As far as I see it, the main priority of CV is for helping and providing appropriate identifications. It has a second role of speeding up IDs, as well (often times waiting for CV to load is far quicker than typing a name and selecting it from the list).

There have been many times personally where CV suggested a species that was not “seen nearby” and it has been correct. So it’s actually been a big help especially when I was in Australia; a lot of the species were Asian and weedy there, but not otherwise reported on iNat yet.

My ideal vision for CV would incorporate all of these outcomes. The difficult question is “how can you control what is an appropriate suggestion that isn’t seen nearby?”, while retaining the remaining functionality. And I think it could work by using a priority list for how it displays results. Not just cutting “not seen nearby” taxa entirely, because that would be foolish and it removes the ability for CV to provide very helpful input on what something looks like without location bias. One of the main problems I see is the whole “it hasn’t been reported here, so therefore it isn’t”, and people have lower expectations about new count record or “rare” options than they should. But at the same time this still needs to meet the most important focus of CV, which is not a replacement for ID skills, but accurate suggestions.

Here’s what I feel could work.
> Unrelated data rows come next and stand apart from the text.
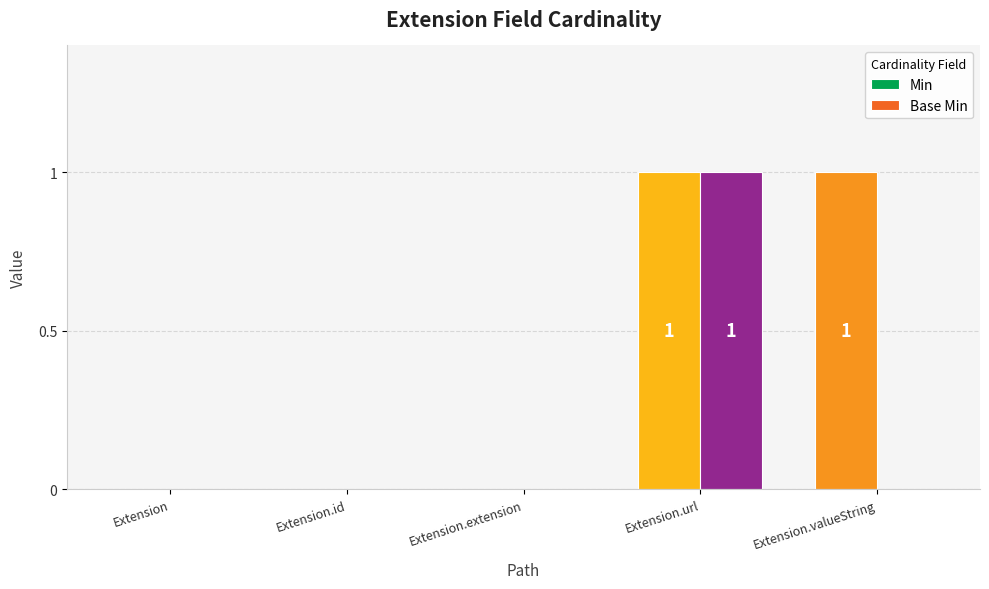

The value of Base Min at Extension.valueString is 0. True or false?

True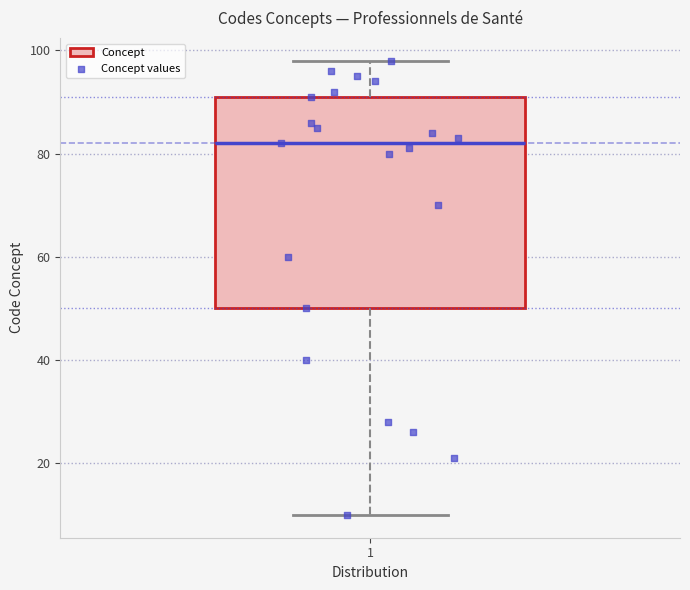

Read this box plot against the y-axis: the position of the median line, the range covered by the box, and the ends of both whiskers. The values are not printed on the chart, so give them approximately, as read against the axis.

median 82, box 50 to 92, whiskers 10 to 98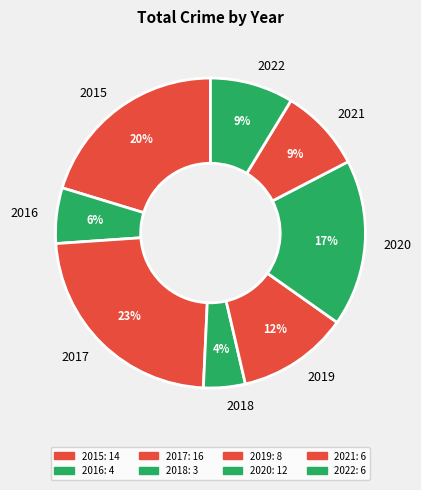

Is it true that 2022 is 22% of the pie?

False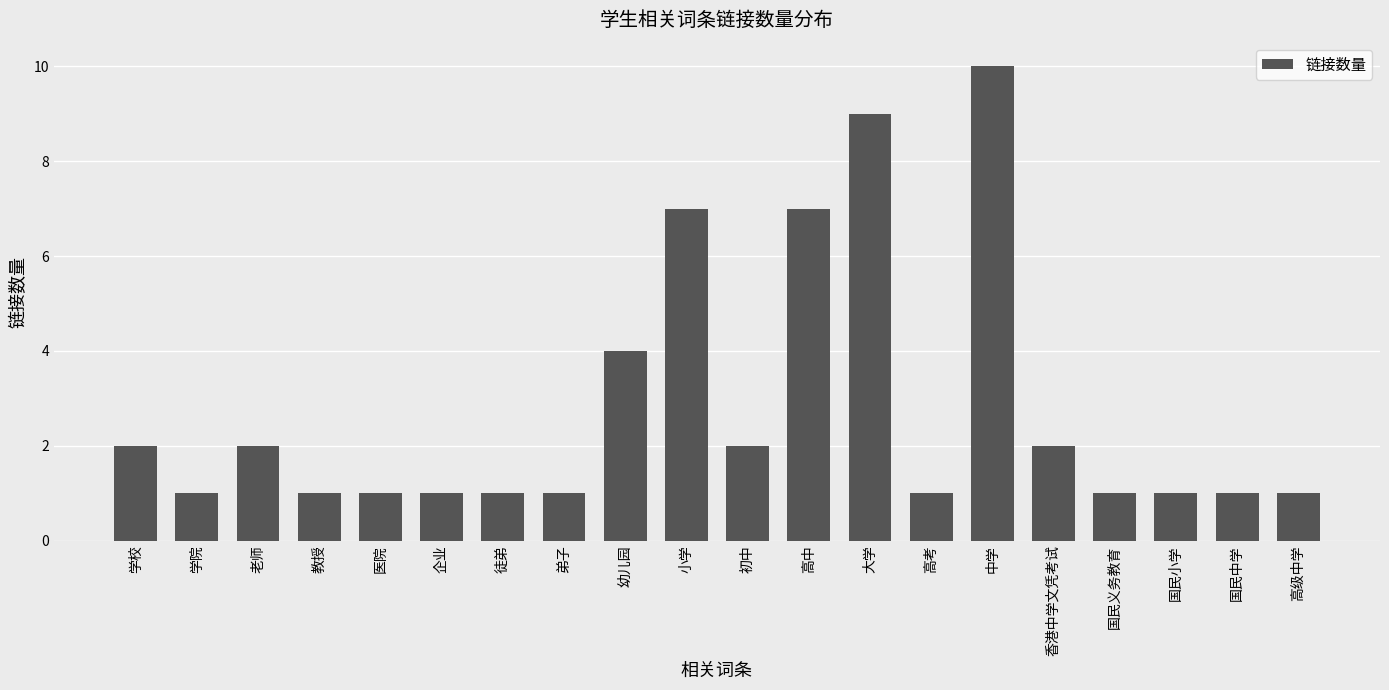

What is the sum of the values at 教授 and 医院?

2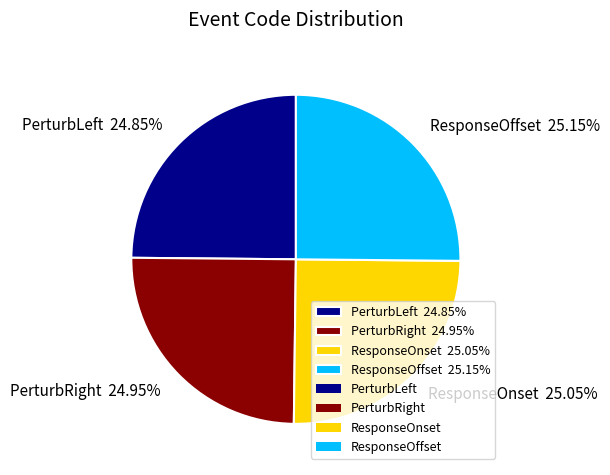

Approximately how many times larger is the value at ResponseOnset 25.05% compared to PerturbLeft 24.85%?

1.0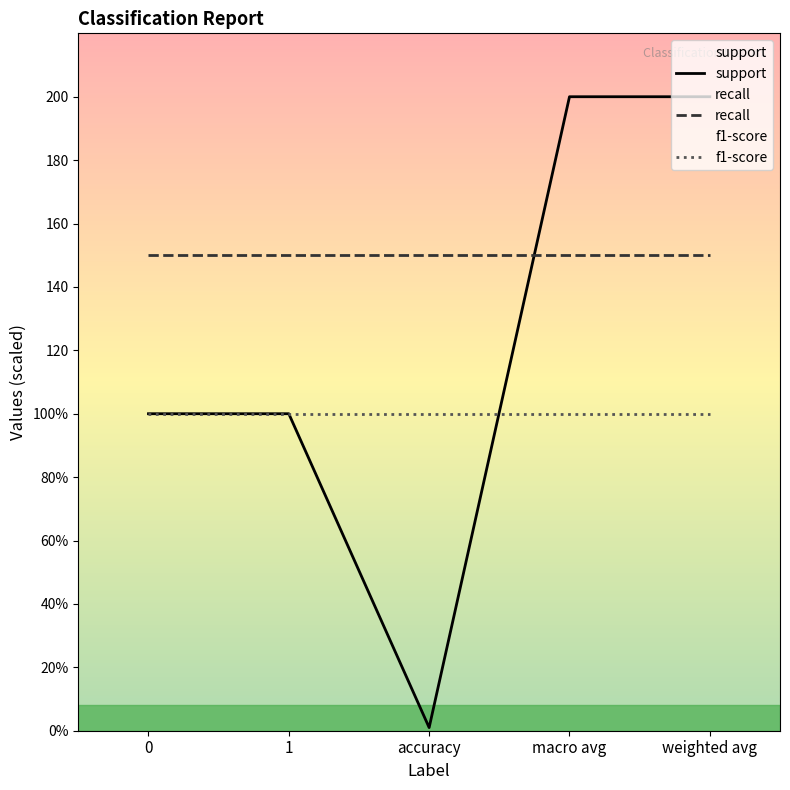

The value of recall at accuracy is 150.0. True or false?

True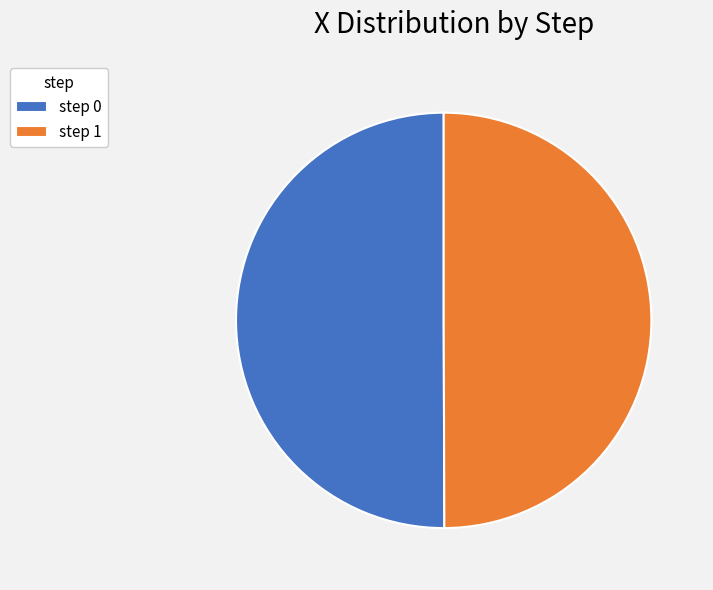

The step 0 slice represents 50% of the pie. True or false?

True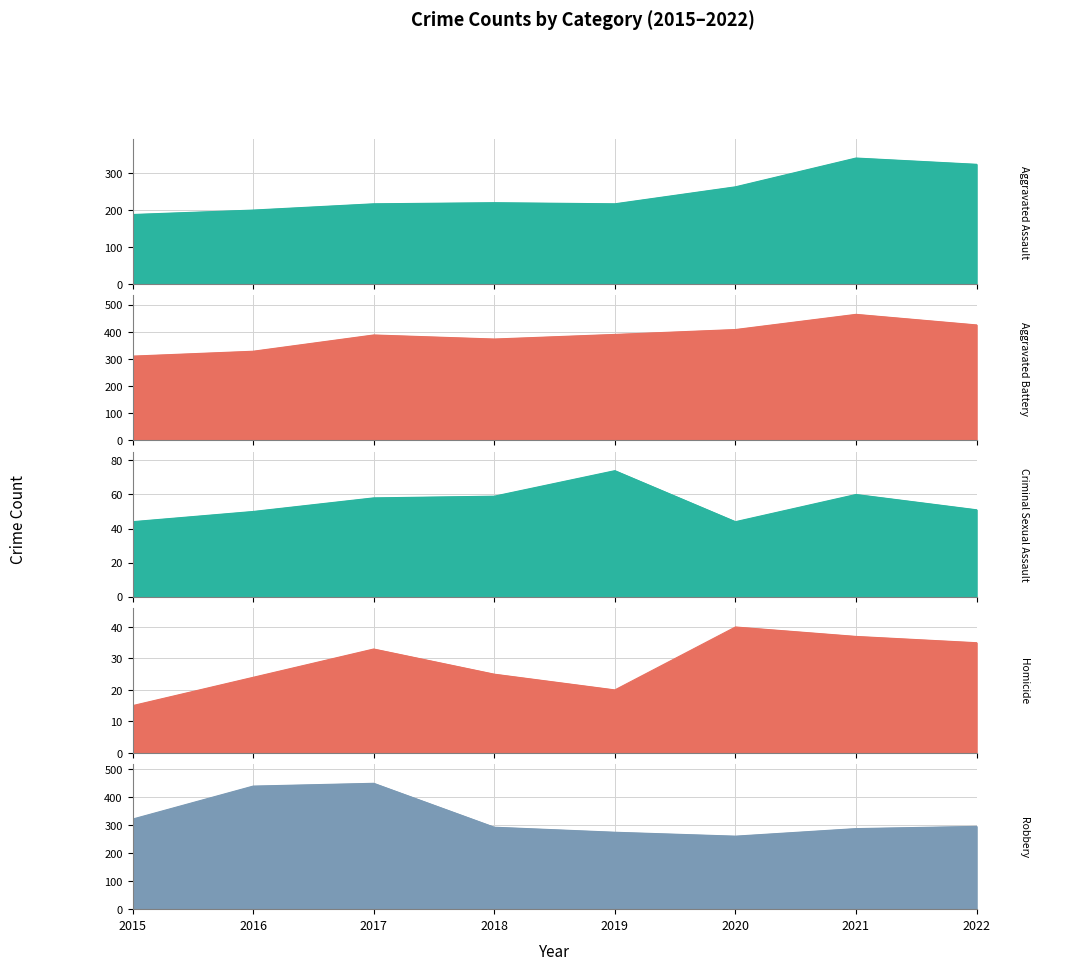

What is the approximate value of Aggravated Battery at 2019, to the nearest 10?

390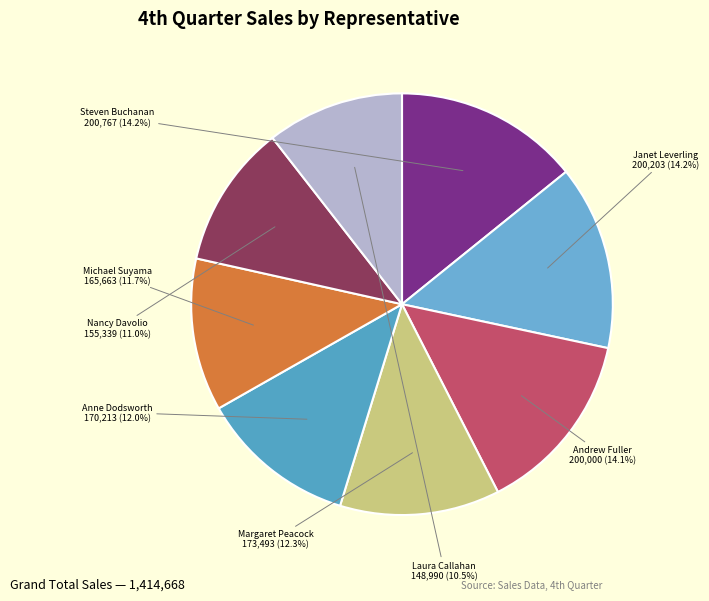

Approximately how many times larger is the value at Anne Dodsworth compared to Margaret Peacock?

1.0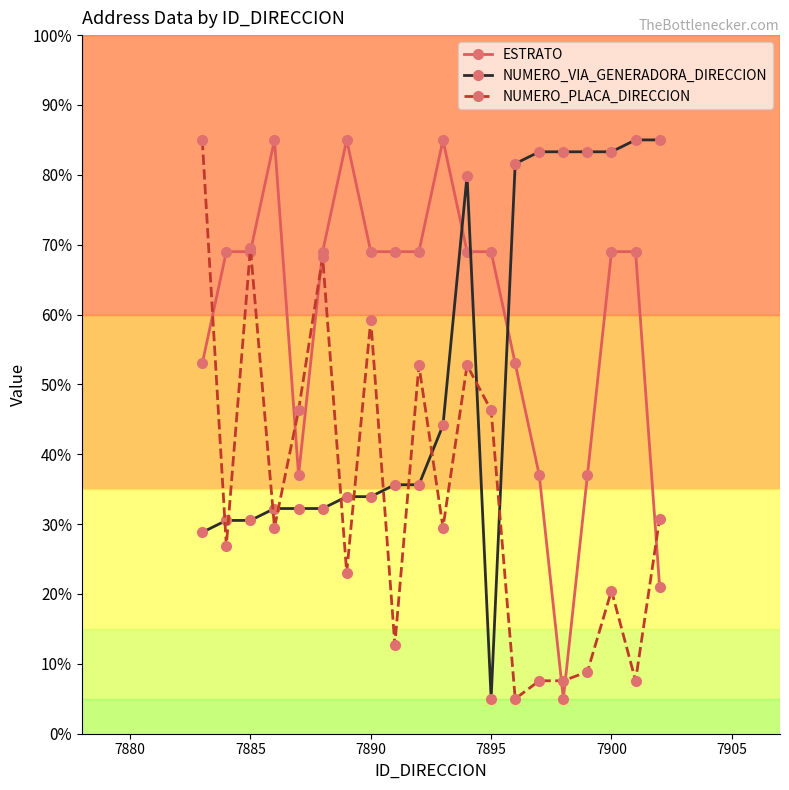

What is the maximum value shown in the chart?

85.0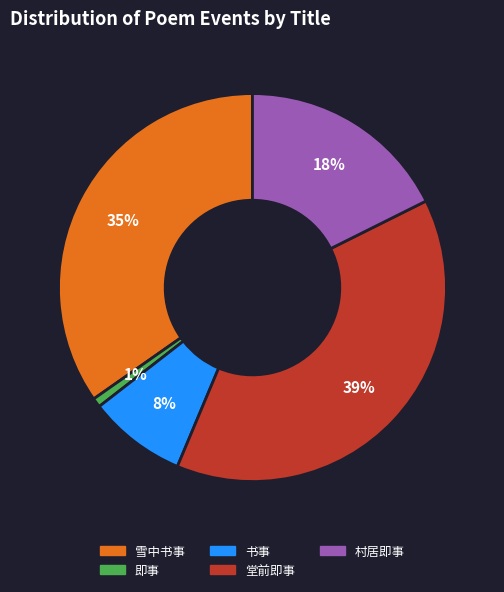

Approximately how many times larger is the value at 堂前即事 compared to 村居即事?

2.2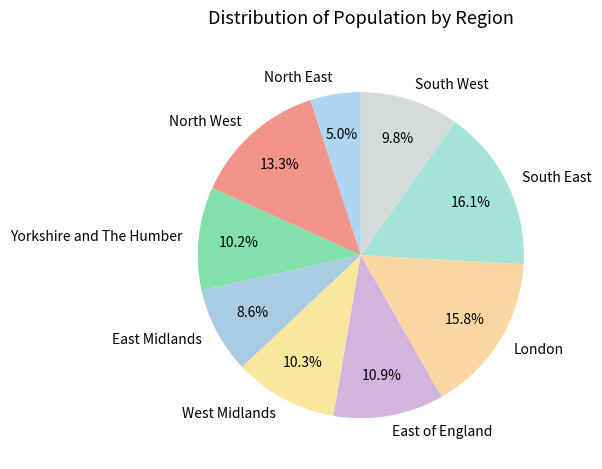

What is the smallest slice in the pie chart?

North East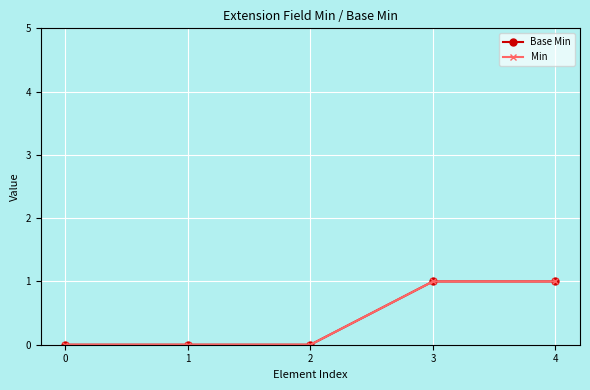

Reading left to right, transcribe all the data shown in this chart.

Base Min: 0=0	1=0	2=0	3=1	4=1
Min: 0=0	1=0	2=0	3=1	4=1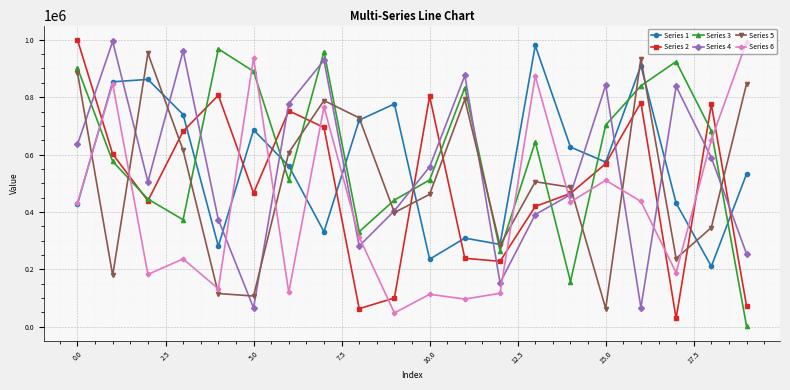

True or false: Series 2 and Series 1 cross at least once.

True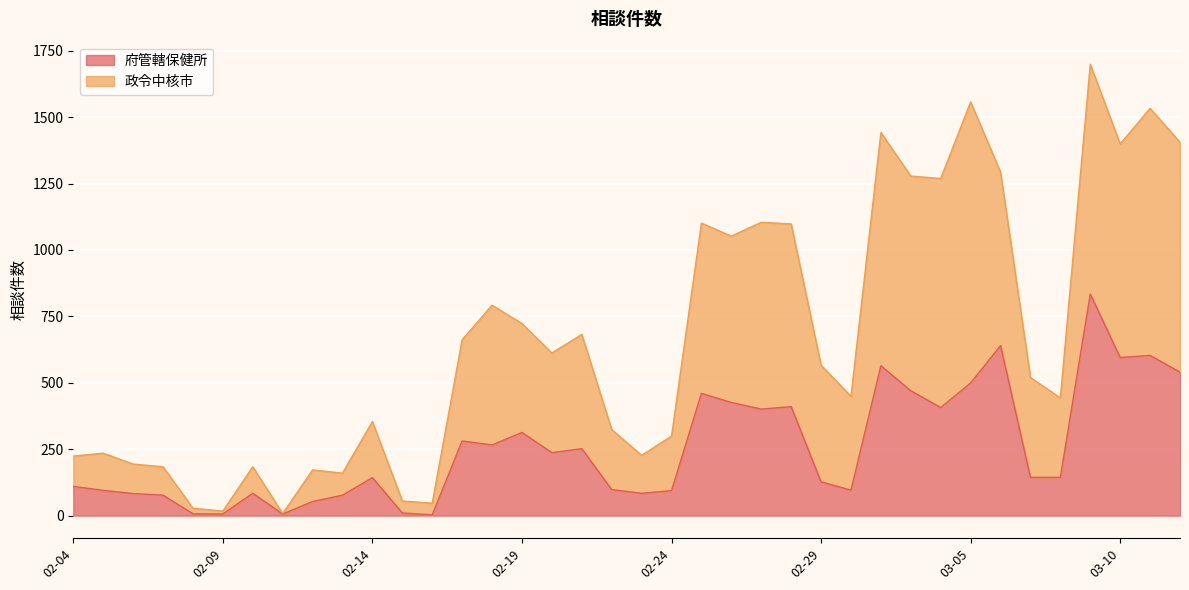

Reading right to left, what are all the values shown in this chart?

府管轄保健所: 03-12=540	03-11=603	03-10=595	03-09=834	03-08=144	03-07=144	03-06=640	03-05=499	03-04=407	03-03=470	03-02=564	03-01=96	02-29=127	02-28=410	02-27=401	02-26=426	02-25=460	02-24=94	02-23=84	02-22=98	02-21=252	02-20=237	02-19=313	02-18=266	02-17=281	02-16=3	02-15=10	02-14=143	02-13=77	02-12=53	02-11=6	02-10=84	02-09=6	02-08=7	02-07=77	02-06=83	02-05=95	02-04=110
政令中核市: 03-12=1405	03-11=1533	03-10=1399	03-09=1699	03-08=443	03-07=520	03-06=1293	03-05=1557	03-04=1269	03-03=1278	03-02=1442	03-01=449	02-29=566	02-28=1098	02-27=1104	02-26=1052	02-25=1101	02-24=299	02-23=227	02-22=324	02-21=682	02-20=612	02-19=723	02-18=792	02-17=662	02-16=47	02-15=55	02-14=354	02-13=160	02-12=172	02-11=8	02-10=184	02-09=17	02-08=28	02-07=184	02-06=194	02-05=235	02-04=224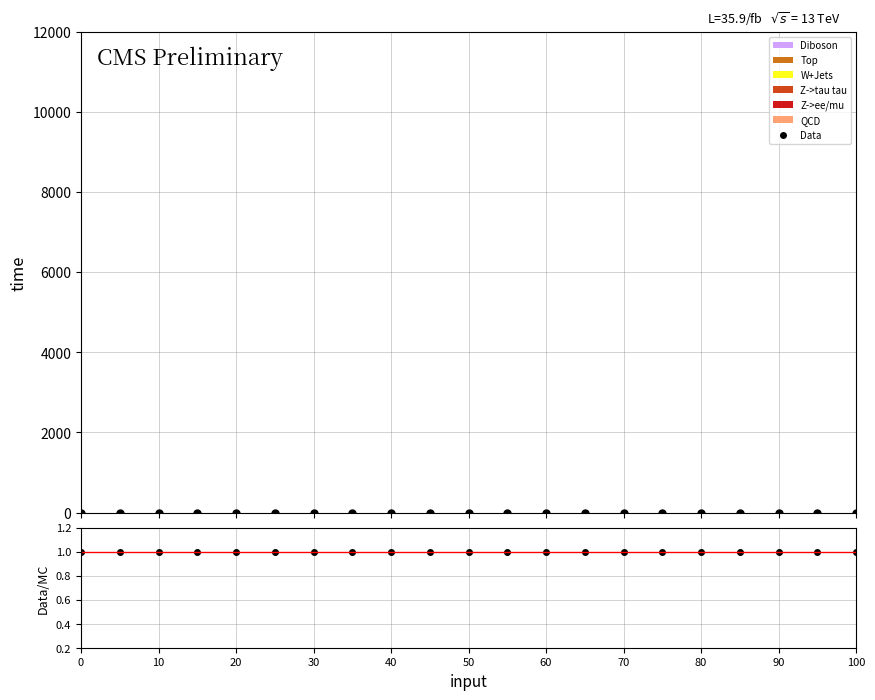

Reading left to right, list all the values displayed in this chart.

Data: 0	0	0	0	0	0	0	0	0	0	0	0	0	0	0	0	0	0	0	0	0
Data/MC: 1	1	1	1	1	1	1	1	1	1	1	1	1	1	1	1	1	1	1	1	1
CV runs the images, and develops a number of suggestions, that would be displayed in the following order of priority.

1st priority. Genus name for the top suggestion if that species is “seen nearby”, and if that genus is not monotypic (if it is monotypic, move to 2nd priority). I say genus and not species, because often times the genus ID is vastly more accurate (by proxy of it being less specific). Species IDs tend to incur the most incorrect suggestions in my experience, especially in genera with a lot of local options.

2nd priority. Species name for the top suggestions, if that species is “seen nearby”. This provides a support to the 1st entry, but without dismissing species suggestion entirely. Very important in my eyes.

3rd priority. This is what I’ll call the “general” suggestion. This would be the family ID of the most similar taxa. By default this would incorporate “seen nearby” taxa, but if not, then it’ll just choose the next most likely decision without location bias. For instance, it looks like Ericameria and Isocoma, which are both Asteraceae, so Asteraceae will be chosen as on option. This is also helpful because for someone like me who might know the plants, and can see that the top option is wrong but is at least mostly right, it is useful having the family ID quickly available to click on.

4th priority. Other suggestions that are similar, but not “seen nearby”. For instance, I post a mint and it closely resembles a species from Europe, that isn’t known from California.

The 2nd and 4th priority lists are not restricted to one entry, though 1st and 3rd would be. At least in my head this makes the most sense in terms of how CV works best.